**What you have to do**. Only the lines below from the one with "wall art: none" through the one with "vase: none [275,237,314,287]" are to be written out, exactly and without any images.

**Entries supplied**.

= = = =

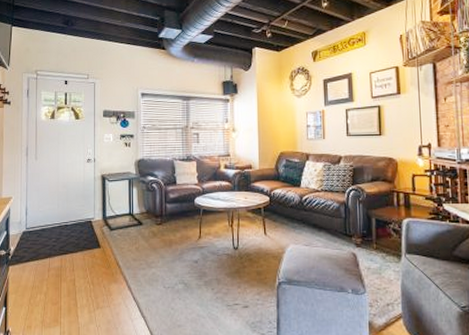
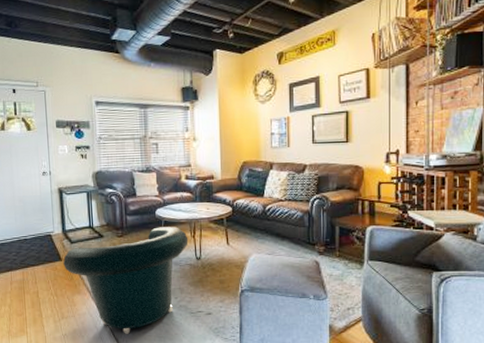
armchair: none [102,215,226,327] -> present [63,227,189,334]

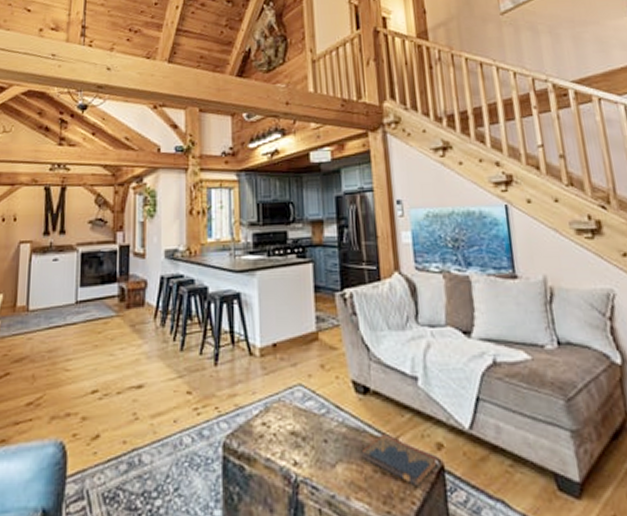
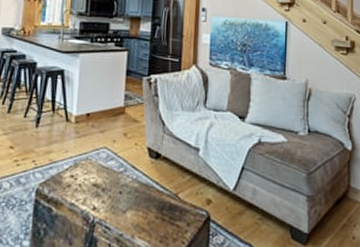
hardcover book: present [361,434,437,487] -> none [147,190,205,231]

= = = =

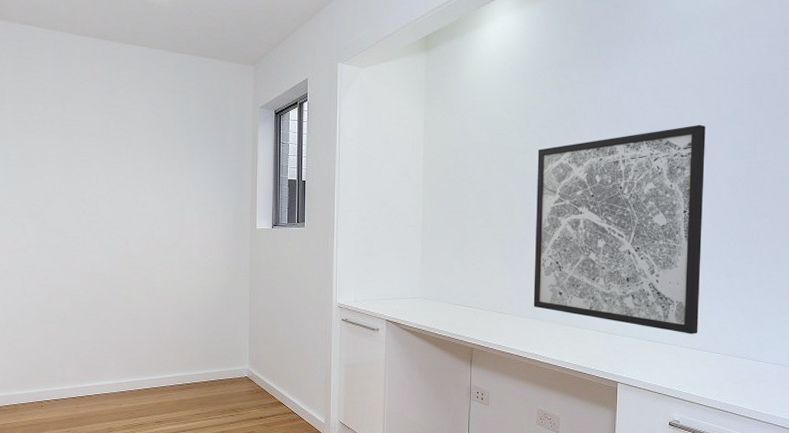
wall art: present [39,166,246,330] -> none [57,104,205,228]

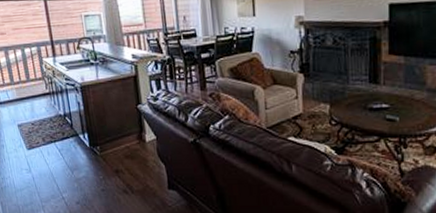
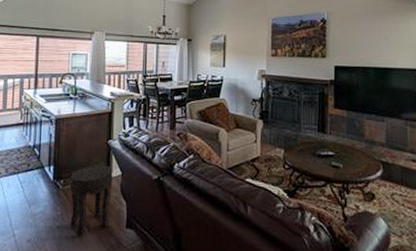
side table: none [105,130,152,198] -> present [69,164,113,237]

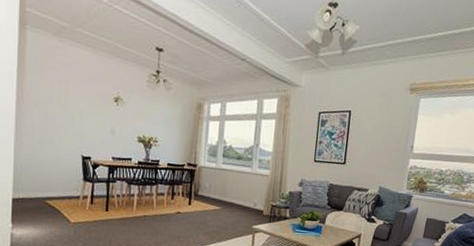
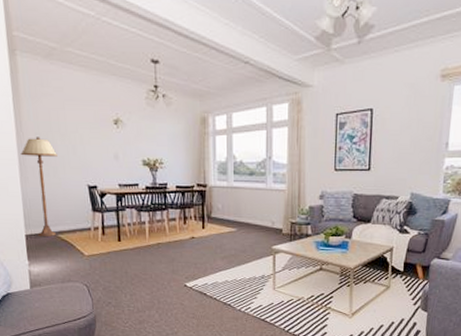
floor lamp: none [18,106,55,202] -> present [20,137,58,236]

= = = =

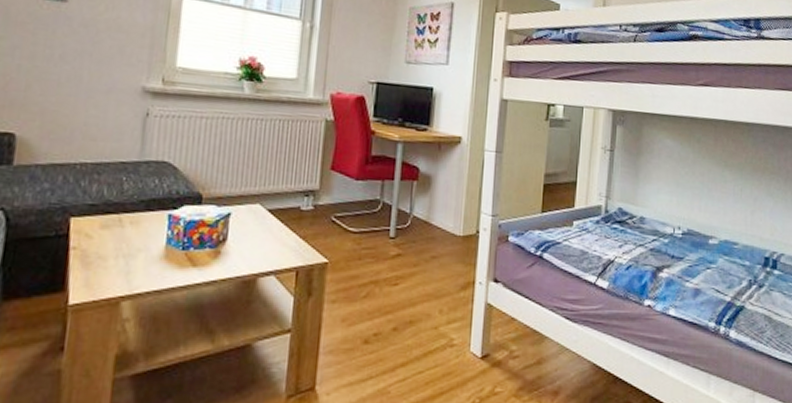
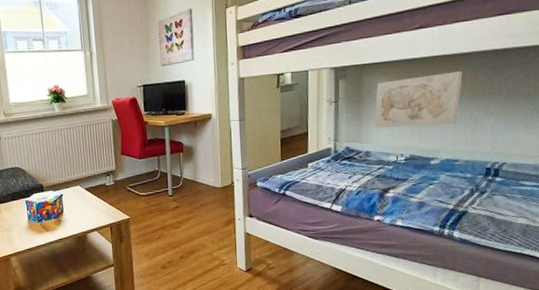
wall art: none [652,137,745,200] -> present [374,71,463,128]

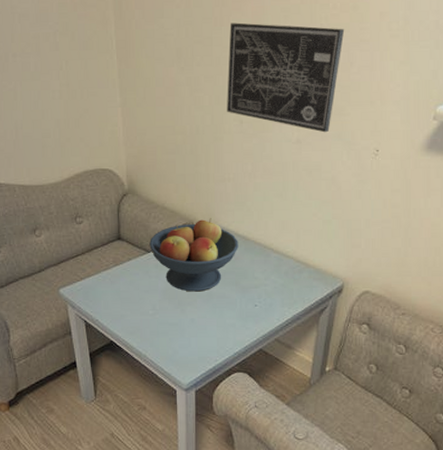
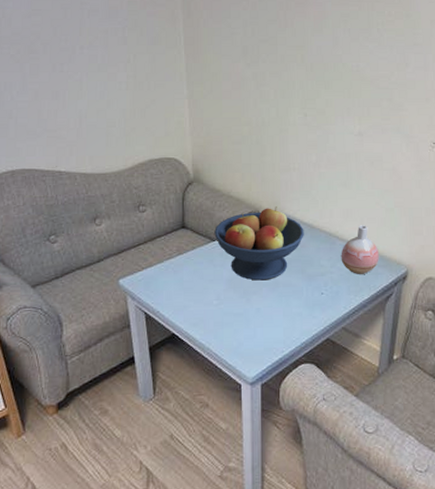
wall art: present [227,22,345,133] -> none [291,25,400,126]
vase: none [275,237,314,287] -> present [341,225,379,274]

= = = =

**Exercise result**.
wall art: none [652,137,745,200] -> present [374,71,463,128]

wall art: present [227,22,345,133] -> none [291,25,400,126]
vase: none [275,237,314,287] -> present [341,225,379,274]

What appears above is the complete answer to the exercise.